Un angelino en Buenos Aires: comenzar a enamorarme
Luego de un viaje agotador de catorce horas llegué a la capital argentina. Antes disfruté la escala de apenas una hora en una Lima que mostraba por que Perú se mueve ágilmente en su economía. La instalación vibraba con su profesionalismo, su saludo al turista y la variedad de ofertas encarecida a extremos que parecía yo estar en Los Ángeles.
El aeropuerto internacional de la mayor ciudad argentina no me pareció nada del otro mundo. Mucho control policial, pocas ofertas y poco interés en el visitante en un país que dice haber recibido este año, por primera vez, un total de cinco millones de turistas.
Tomé un autobús charter, relativamente barato, que me permitió visualizar imágenes en la media hora que duró el viaje hacia el centro de la ciudad. Los conductores de Manuel Tienda León son realmente eficientes y amables, así que me sentí casi en mi propio país. Miré el paisaje y noté la ausencia de urbanización; pero a medida que avanzaba el autobús comencé a experimentar la abundancia de edificios. Algunos se ofrecían descoloridos y ausentes de ornamento. A medida que nos movíamos, descubrí a cambio una ciudad majestuosa, plena de edificaciones modernas, arterias llenas de automóviles a modo de una gran urbe.
Estoy en el Tercer Mundo, me dije cuando observé una casa muy humilde junto a un bien conservado edificio. Todavía no había calibrado el porqué los argentinos se sienten tan orgullosos de la ciudad porteña. Bastarían un par de días para cambiar algunas impresiones iniciales. Pasé de la crítica inmisericorde a la fascinación cómplice.
Me hospedé en la Avenida de Mayo. Hablo de algo así como el verdadero centro histórico, a sólo un par de cuadras de la Casa Rosada. Cansado y con la mente ocupada con esta nueva experiencia me acomodé en un modesto hotel. Allí, me encontré con un personal que me recordó la familiaridad de Cuba. Entre un carpetero uruguayo, un español de Bilbao y una muchacha hermosa y educada sentí todo el apoyo del mundo y se desarrollaron muchas conversaciones en los días siguientes.
El frío me caló los huesos y decidí comprar vino argentino, así como algunos fiambres en un pequeño mercado. Como muchos que pude observar después, están manejados por inmigrantes asiáticos, principalmente chinos, que mascullan el español con diferentes niveles de fluidez. Noté con cierta curiosidad que la mayoría de los productos eran de producción nacional y aunque extrañé algunos antojos como los chips picosos, en su mayoría satisficieron mis necesidades.
Volví a dormir porque mi llegada ocurrió a las siete de la mañana. Una amiga había venido a recogerme pero hubo confusiones y no la pude encontrar hasta casi el mediodía, ya en el hotel.
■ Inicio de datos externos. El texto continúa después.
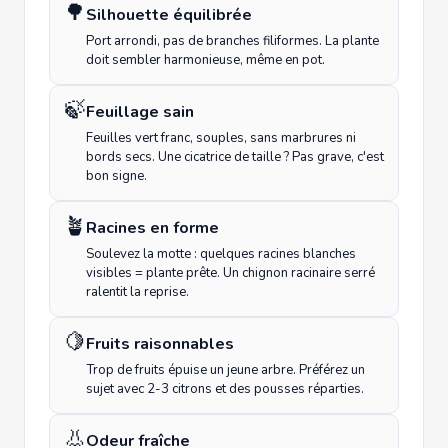
🌳
Silhouette équilibrée
Port arrondi, pas de branches filiformes. La plante
doit sembler harmonieuse, même en pot.
🍃
Feuillage sain
Feuilles vert franc, souples, sans marbrures ni
bords secs. Une cicatrice de taille ? Pas grave, c'est
bon signe.
🪴
Racines en forme
Soulevez la motte : quelques racines blanches
visibles = plante prête. Un chignon racinaire serré
ralentit la reprise.
🍋
Fruits raisonnables
Trop de fruits épuise un jeune arbre. Préférez un
sujet avec 2-3 citrons et des pousses réparties.
👃
Odeur fraîche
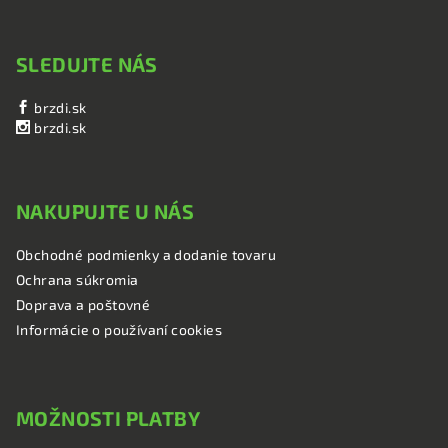
SLEDUJTE NÁS
brzdi.sk
brzdi.sk
NAKUPUJTE U NÁS
Obchodné podmienky a dodanie tovaru
Ochrana súkromia
Doprava a poštovné
Informácie o používaní cookies
MOŽNOSTI PLATBY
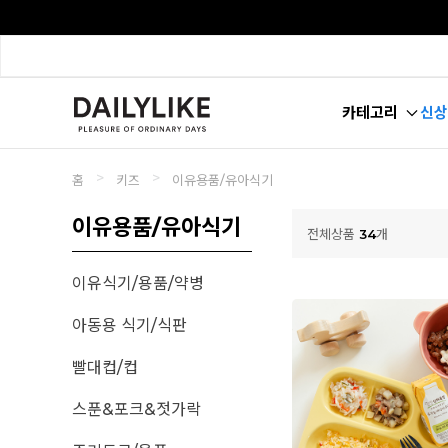
카테고리
신상
>
>
홈
키즈
이유용품/유아식기
이유용품/유아식기
전체상품
34
개
이유식기/용품/약병
아동용 식기/식판
빨대컵/컵
스푼&포크&젓가락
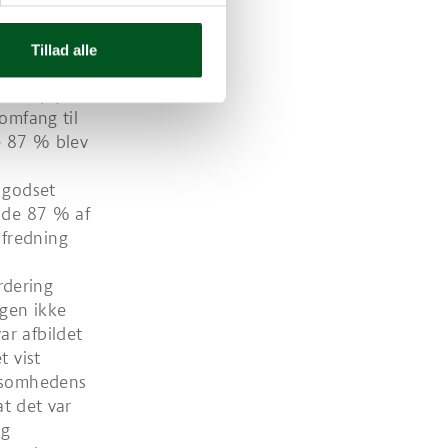
s
 med den
Tillad alle
det oplyste
omfang til
de 87 % blev
 godset
ende 87 % af
 fredning
rdering
ngen ikke
ar afbildet
t vist
rksomhedens
at det var
og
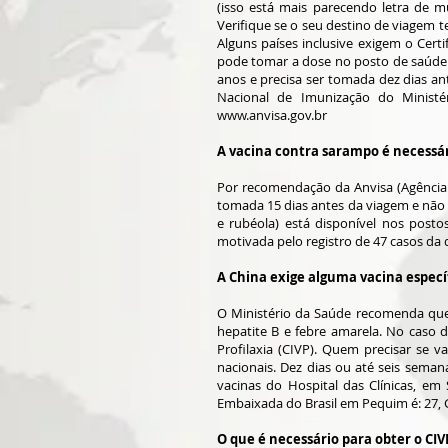
(isso está mais parecendo letra de 
Verifique se o seu destino de viagem 
Alguns países inclusive exigem o Cert
pode tomar a dose no posto de saúde 
anos e precisa ser tomada dez dias a
Nacional de Imunização do Ministéri
www.anvisa.gov.br
A vacina contra sarampo é necessár
Por recomendação da Anvisa (Agência N
tomada 15 dias antes da viagem e não 
e rubéola) está disponível nos post
motivada pelo registro de 47 casos d
A China exige alguma vacina especí
O Ministério da Saúde recomenda que o 
hepatite B e febre amarela. No caso d
Profilaxia (CIVP). Quem precisar se 
nacionais. Dez dias ou até seis seman
vacinas do Hospital das Clínicas, em
Embaixada do Brasil em Pequim é: 27, Gu
O que é necessário para obter o CIV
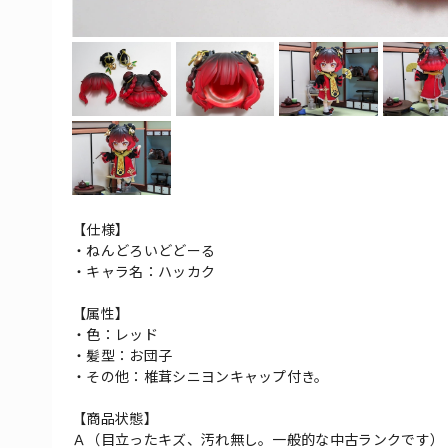
【仕様】
・ねんどろいどどーる
・キャラ名：ハッカク
【属性】
・色：レッド
・髪型：お団子
・その他：椎茸シニヨンキャップ付き。
【商品状態】
Ａ（目立ったキズ、汚れ無し。一般的な中古ランクです）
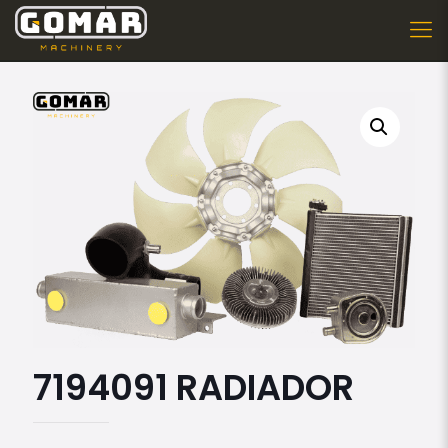
7194091 RADIADOR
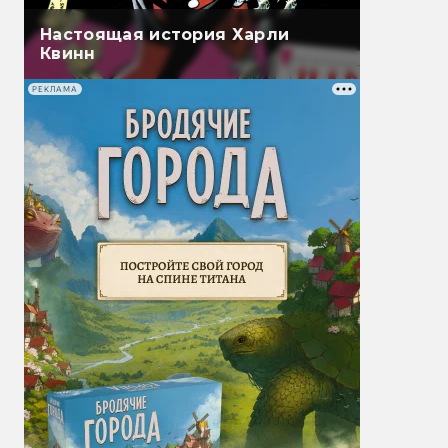
Настоящая история Харли
Квинн
РЕКЛАМА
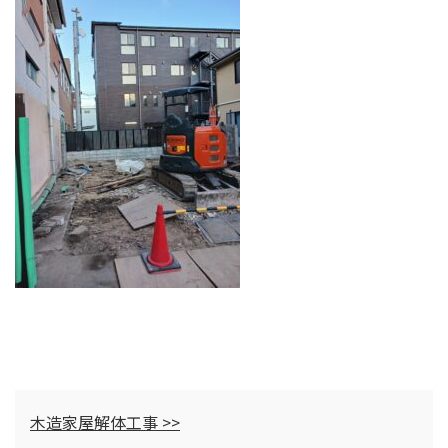
木造家屋解体工事 >>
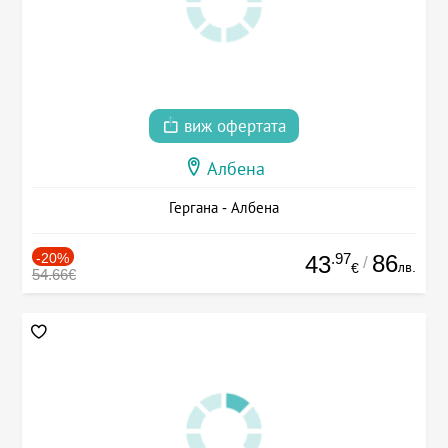
виж офертата
Албена
Гергана - Албена
-20%
.97
86
43
/
лв.
€
54.66€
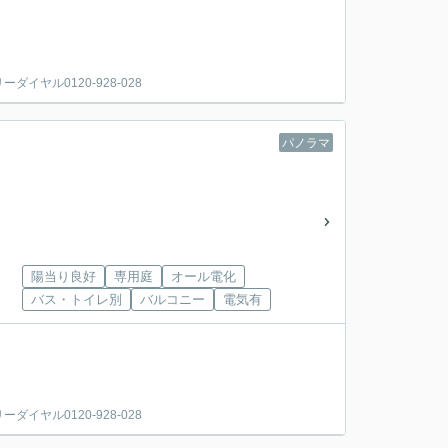
ヤル0120-928-028
パノラマ
陽当り良好
専用庭
オール電化
バス・トイレ別
バルコニー
電気有
ヤル0120-928-028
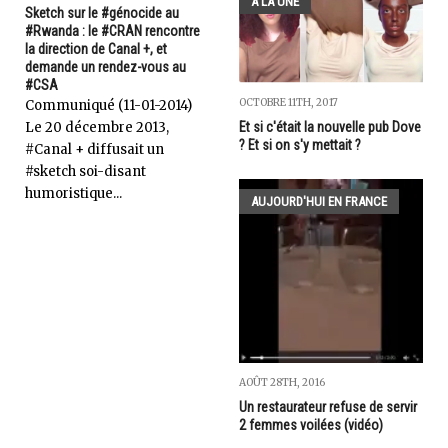
A LA UNE
Sketch sur le #génocide au
#Rwanda : le #CRAN rencontre
la direction de Canal +, et
demande un rendez-vous au
#CSA
OCTOBRE 11TH, 2017
Communiqué (11-01-2014)
Et si c'était la nouvelle pub Dove
Le 20 décembre 2013,
? Et si on s'y mettait ?
#Canal + diffusait un
#sketch soi-disant
humoristique...
AUJOURD'HUI EN FRANCE
AOÛT 28TH, 2016
Un restaurateur refuse de servir
2 femmes voilées (vidéo)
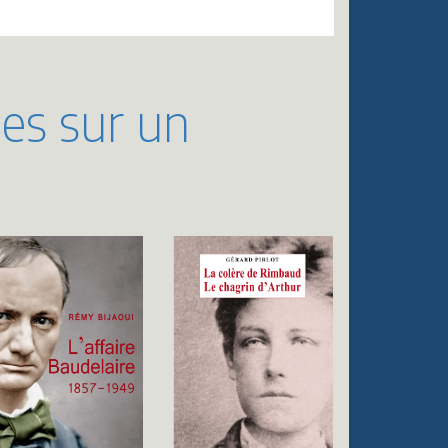
ues sur un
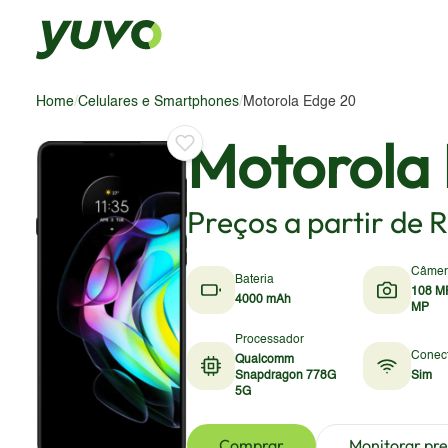
Home
/
Celulares e Smartphones
/
Motorola Edge 20
Motorola
Preços a partir de
R
Câme
Bateria
108 M
4000 mAh
MP
Processador
Conec
Qualcomm
Snapdragon 778G
Sim
5G
Comprar
Monitorar pr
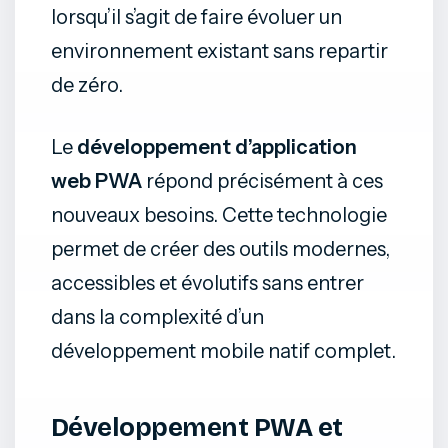
lorsqu’il s’agit de faire évoluer un
environnement existant sans repartir
de zéro.
Le
développement d’application
web PWA
répond précisément à ces
nouveaux besoins. Cette technologie
permet de créer des outils modernes,
accessibles et évolutifs sans entrer
dans la complexité d’un
développement mobile natif complet.
Développement PWA et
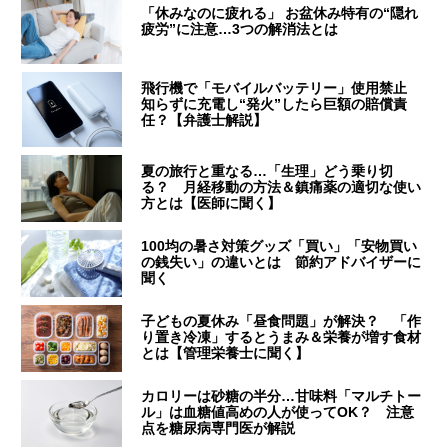
「休みなのに疲れる」 お盆休み特有の“隠れ
疲労”に注意…3つの解消法とは
飛行機で「モバイルバッテリー」使用禁止
知らずに充電し“発火”したら巨額の賠償責
任？【弁護士解説】
夏の旅行と重なる…「生理」どう乗り切
る？ 月経移動の方法＆鎮痛薬の適切な使い
方とは【医師に聞く】
100均の暑さ対策グッズ「買い」「安物買い
の銭失い」の違いとは 節約アドバイザーに
聞く
子どもの夏休み「昼食問題」が解決？ 「作
り置き冷凍」するとうまみ＆栄養が増す食材
とは【管理栄養士に聞く】
カロリーは砂糖の半分…甘味料「マルチトー
ル」は血糖値高めの人が使ってOK？ 注意
点を糖尿病専門医が解説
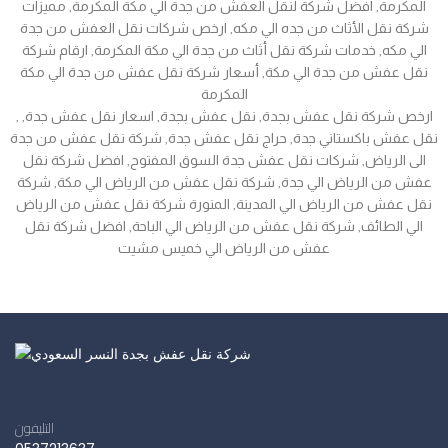
المكرمة, افضل شركة لنقل العفش من جدة الي مكة المكرمة, مميزات
شركة نقل الأثاث من جده الي مكه, ارخص شركات نقل العفش من جدة
الي مكه, خدمات شركة نقل أثاث من جدة الي مكة المكرمة, ارقام شركة
نقل عفش من جدة الي مكة, أسعار شركة نقل عفش من جدة الي مكة
المكرمة
, ارخص شركة نقل عفش بجدة, نقل عفش بجدة, اسعار نقل عفش جدة,
نقل عفش باكستاني جدة, حراج نقل عفش جدة, شركة نقل عفش من جدة
الى الرياض, شركات نقل عفش جدة السوق المفتوح, افضل شركة نقل
عفش من الرياض الي جدة, شركة نقل عفش من الرياض الي مكة, شركة
نقل عفش من الرياض الي المدينة, المنورة شركة نقل عفش من الرياض
الي الطائف, شركة نقل عفش من الرياض الي الباحة, افضل شركة نقل
عفش من الرياض الي خميس مشيت
التليفون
Luego de comer una empanada de pollo en una pequeña cafetería llamada Veinticinco Horas, de las que abundan con precios algo elevados por toda la ciudad, tomé algunos calmantes para los dolores del cuerpo fatigado y los pies horriblemente hinchados. Me arropé para alejar el frío de casi ocho grados centígrados y dormí soñando con un paseo mucho más tarde.
No habían pasado dos horas cuando me despertó el estruendo de un tumulto gigantesco. Sin miedo al frío, abrí la ventana del balcón y observé una manifestación pasar diciendo todo tipo de improperios y también lanzando gritos a los cuatro vientos. Algo preocupado bajé a la carpeta. Allí me respondió Anelio que protestaban por la ley que permitía el matrimonio de homosexuales. Lo miré buscando respuesta y me dijo que me acostumbrara pues el lugar era el centro político de Argentina y tal vez mañana habría otra apoyando la medida en cuestión.
Decidí visitar el locutorio cercano adonde existía también una especie de café cibernético. Usé el internet por una hora y hablé por varios minutos y me costó menos de sesenta centavos de dólar. Abundaban también productos electrónicos del mundo de la computación y los aparatos digitales. Observé a mi alrededor y noté la majestuosa combinación de edificios erigidos en la primera mitad del siglo XX junto a un banco – siempre los bancos – cubierto de cristales. Es bello. Me dije. No encontré otra cafetería abierta en la cuadra. Era sábado y la mayoría de los lugares estaban cerrados. Me llegué a un Mac Donald y pude tomarme un café expreso al estilo cubano.
Volví a dormir luego de atravesar un par de cuadras adonde la arquitectura manchada con grafiti parecía un sacrilegio por la majestuosidad de las construcciones que me rodeaban. La calle Florida o peatonal se encontraba lleno de merolicos, artesanos e inmigrantes de países colindantes. El cansancio me venció y volví al hotel. No sería hasta la noche que yo caminaría por la ciudad de la cual comenzaba a enamorarme.